## Goal of the exercise
Repeat everything from the line containing "2) Run the following" down to the line containing "2) Then pretend", with no changes.

---------- Input data ----------

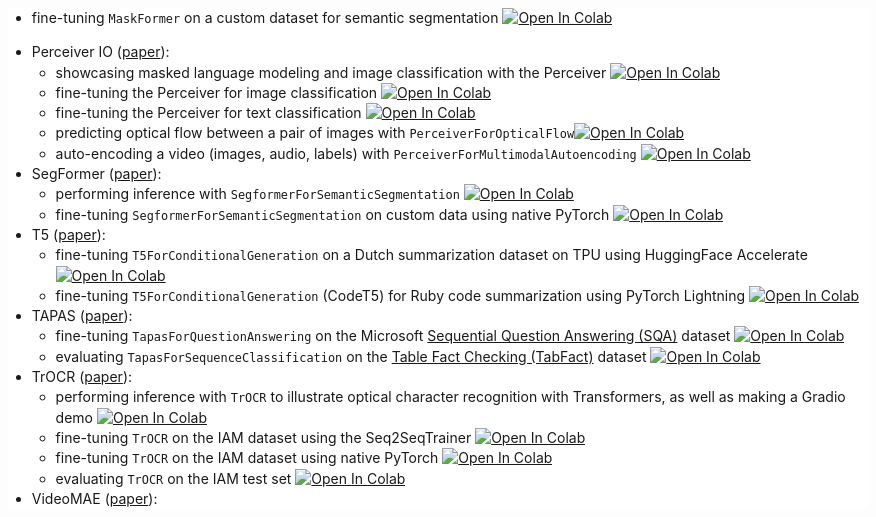   - fine-tuning `MaskFormer` on a custom dataset for semantic segmentation [![Open In Colab](https://colab.research.google.com/assets/colab-badge.svg)](https://colab.research.google.com/github/NielsRogge/Transformers-Tutorials/blob/master/MaskFormer/Fine_tune_MaskFormer_on_custom_dataset.ipynb)
* Perceiver IO ([paper](https://arxiv.org/abs/2107.14795)):
  - showcasing masked language modeling and image classification with the Perceiver [![Open In Colab](https://colab.research.google.com/assets/colab-badge.svg)](https://colab.research.google.com/github/NielsRogge/Transformers-Tutorials/blob/master/Perceiver/Perceiver_for_masked_language_modeling_and_image_classification.ipynb)
  - fine-tuning the Perceiver for image classification [![Open In Colab](https://colab.research.google.com/assets/colab-badge.svg)](https://colab.research.google.com/github/NielsRogge/Transformers-Tutorials/blob/master/Perceiver/Fine_tune_the_Perceiver_for_image_classification.ipynb)
  - fine-tuning the Perceiver for text classification [![Open In Colab](https://colab.research.google.com/assets/colab-badge.svg)](https://colab.research.google.com/github/NielsRogge/Transformers-Tutorials/blob/master/Perceiver/Fine_tune_Perceiver_for_text_classification.ipynb)
  - predicting optical flow between a pair of images with `PerceiverForOpticalFlow`[![Open In Colab](https://colab.research.google.com/assets/colab-badge.svg)](https://colab.research.google.com/github/NielsRogge/Transformers-Tutorials/blob/master/Perceiver/Perceiver_for_Optical_Flow.ipynb)
  - auto-encoding a video (images, audio, labels) with `PerceiverForMultimodalAutoencoding` [![Open In Colab](https://colab.research.google.com/assets/colab-badge.svg)](https://colab.research.google.com/github/NielsRogge/Transformers-Tutorials/blob/master/Perceiver/Perceiver_for_Multimodal_Autoencoding.ipynb)
* SegFormer ([paper](https://arxiv.org/abs/2105.15203)):
  - performing inference with `SegformerForSemanticSegmentation` [![Open In Colab](https://colab.research.google.com/assets/colab-badge.svg)](https://colab.research.google.com/github/NielsRogge/Transformers-Tutorials/blob/master/SegFormer/Segformer_inference_notebook.ipynb)
  - fine-tuning `SegformerForSemanticSegmentation` on custom data using native PyTorch [![Open In Colab](https://colab.research.google.com/assets/colab-badge.svg)](https://colab.research.google.com/github/NielsRogge/Transformers-Tutorials/blob/master/SegFormer/Fine_tune_SegFormer_on_custom_dataset.ipynb)
* T5 ([paper](https://arxiv.org/abs/1910.10683)):
  - fine-tuning `T5ForConditionalGeneration` on a Dutch summarization dataset on TPU using HuggingFace Accelerate [![Open In Colab](https://colab.research.google.com/assets/colab-badge.svg)](https://colab.research.google.com/github/NielsRogge/Transformers-Tutorials/tree/master/T5)
  - fine-tuning `T5ForConditionalGeneration` (CodeT5) for Ruby code summarization using PyTorch Lightning [![Open In Colab](https://colab.research.google.com/assets/colab-badge.svg)](https://colab.research.google.com/github/NielsRogge/Transformers-Tutorials/blob/master/T5/Fine_tune_CodeT5_for_generating_docstrings_from_Ruby_code.ipynb)
* TAPAS ([paper](https://arxiv.org/abs/2004.02349)):  
  - fine-tuning `TapasForQuestionAnswering` on the Microsoft [Sequential Question Answering (SQA)](https://www.microsoft.com/en-us/download/details.aspx?id=54253) dataset [![Open In Colab](https://colab.research.google.com/assets/colab-badge.svg)](https://colab.research.google.com/github/NielsRogge/Transformers-Tutorials/blob/master/TAPAS/Fine_tuning_TapasForQuestionAnswering_on_SQA.ipynb)
  - evaluating `TapasForSequenceClassification` on the [Table Fact Checking (TabFact)](https://tabfact.github.io/) dataset [![Open In Colab](https://colab.research.google.com/assets/colab-badge.svg)](https://colab.research.google.com/github/NielsRogge/Transformers-Tutorials/blob/master/TAPAS/Evaluating_TAPAS_on_the_Tabfact_test_set.ipynb)
* TrOCR ([paper](https://arxiv.org/abs/2109.10282)):
  - performing inference with `TrOCR` to illustrate optical character recognition with Transformers, as well as making a Gradio demo [![Open In Colab](https://colab.research.google.com/assets/colab-badge.svg)](https://colab.research.google.com/github/NielsRogge/Transformers-Tutorials/blob/master/TrOCR/Inference_with_TrOCR_%2B_Gradio_demo.ipynb)
  - fine-tuning `TrOCR` on the IAM dataset using the Seq2SeqTrainer [![Open In Colab](https://colab.research.google.com/assets/colab-badge.svg)](https://colab.research.google.com/github/NielsRogge/Transformers-Tutorials/blob/master/TrOCR/Fine_tune_TrOCR_on_IAM_Handwriting_Database_using_Seq2SeqTrainer.ipynb)
  - fine-tuning `TrOCR` on the IAM dataset using native PyTorch [![Open In Colab](https://colab.research.google.com/assets/colab-badge.svg)](https://colab.research.google.com/github/NielsRogge/Transformers-Tutorials/blob/master/TrOCR/Fine_tune_TrOCR_on_IAM_Handwriting_Database_using_native_PyTorch.ipynb)
  - evaluating `TrOCR` on the IAM test set [![Open In Colab](https://colab.research.google.com/assets/colab-badge.svg)](https://colab.research.google.com/github/NielsRogge/Transformers-Tutorials/blob/master/TrOCR/Evaluating_TrOCR_base_handwritten_on_the_IAM_test_set.ipynb)
* VideoMAE ([paper](https://arxiv.org/abs/2203.12602)):
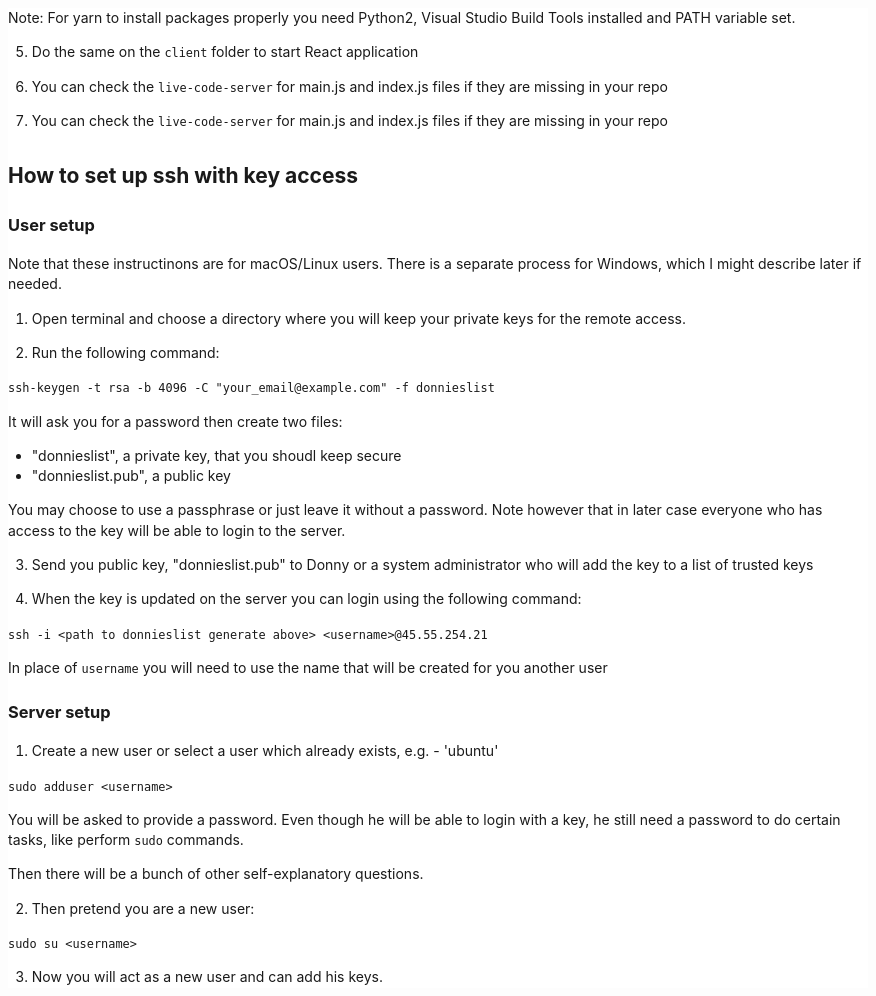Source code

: Note: For yarn to install packages properly you need Python2, Visual Studio Build Tools installed and PATH variable set.

5) Do the same on the `client` folder to start React application
8) You can check the `live-code-server` for main.js and index.js files if they are missing in your repo


6) You can check the `live-code-server` for main.js and index.js files if they are missing in your repo

## How to set up ssh with key access

### User setup

Note that these instructinons are for macOS/Linux users. There is a separate process for Windows, which I might describe later if needed.

1) Open terminal and choose a directory where you will keep your private keys for the remote access.

2) Run the following command:

`ssh-keygen -t rsa -b 4096 -C "your_email@example.com" -f donnieslist`

It will ask you for a password then create two files:

- "donnieslist", a private key, that you shoudl keep secure
- "donnieslist.pub", a public key

You may choose to use a passphrase or just leave it without a password. Note however that in later case everyone who has access to the key will be able to login to the server.

3) Send you public key, "donnieslist.pub" to Donny or a system administrator who will add the key to a list of trusted keys

4) When the key is updated on the server you can login using the following command:

`ssh -i <path to donnieslist generate above> <username>@45.55.254.21`

In place of `username` you will need to use the name that will be created for you another user


### Server setup

1) Create a new user or select a user which already exists, e.g. - 'ubuntu'

`sudo adduser <username>`

You will be asked to provide a password. Even though he will be able to login with a key, he still need a password to do certain tasks, like perform `sudo` commands.

Then there will be a bunch of other self-explanatory questions.

2) Then pretend you are a new user:

`sudo su <username>`

3) Now you will act as a new user and can add his keys.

----------

## Response area
2) Run the following command:

`ssh-keygen -t rsa -b 4096 -C "your_email@example.com" -f donnieslist`

It will ask you for a password then create two files:

- "donnieslist", a private key, that you shoudl keep secure
- "donnieslist.pub", a public key

You may choose to use a passphrase or just leave it without a password. Note however that in later case everyone who has access to the key will be able to login to the server.

3) Send you public key, "donnieslist.pub" to Donny or a system administrator who will add the key to a list of trusted keys

4) When the key is updated on the server you can login using the following command:

`ssh -i <path to donnieslist generate above> <username>@45.55.254.21`

In place of `username` you will need to use the name that will be created for you another user


### Server setup

1) Create a new user or select a user which already exists, e.g. - 'ubuntu'

`sudo adduser <username>`

You will be asked to provide a password. Even though he will be able to login with a key, he still need a password to do certain tasks, like perform `sudo` commands.

Then there will be a bunch of other self-explanatory questions.

2) Then pretend you are a new user:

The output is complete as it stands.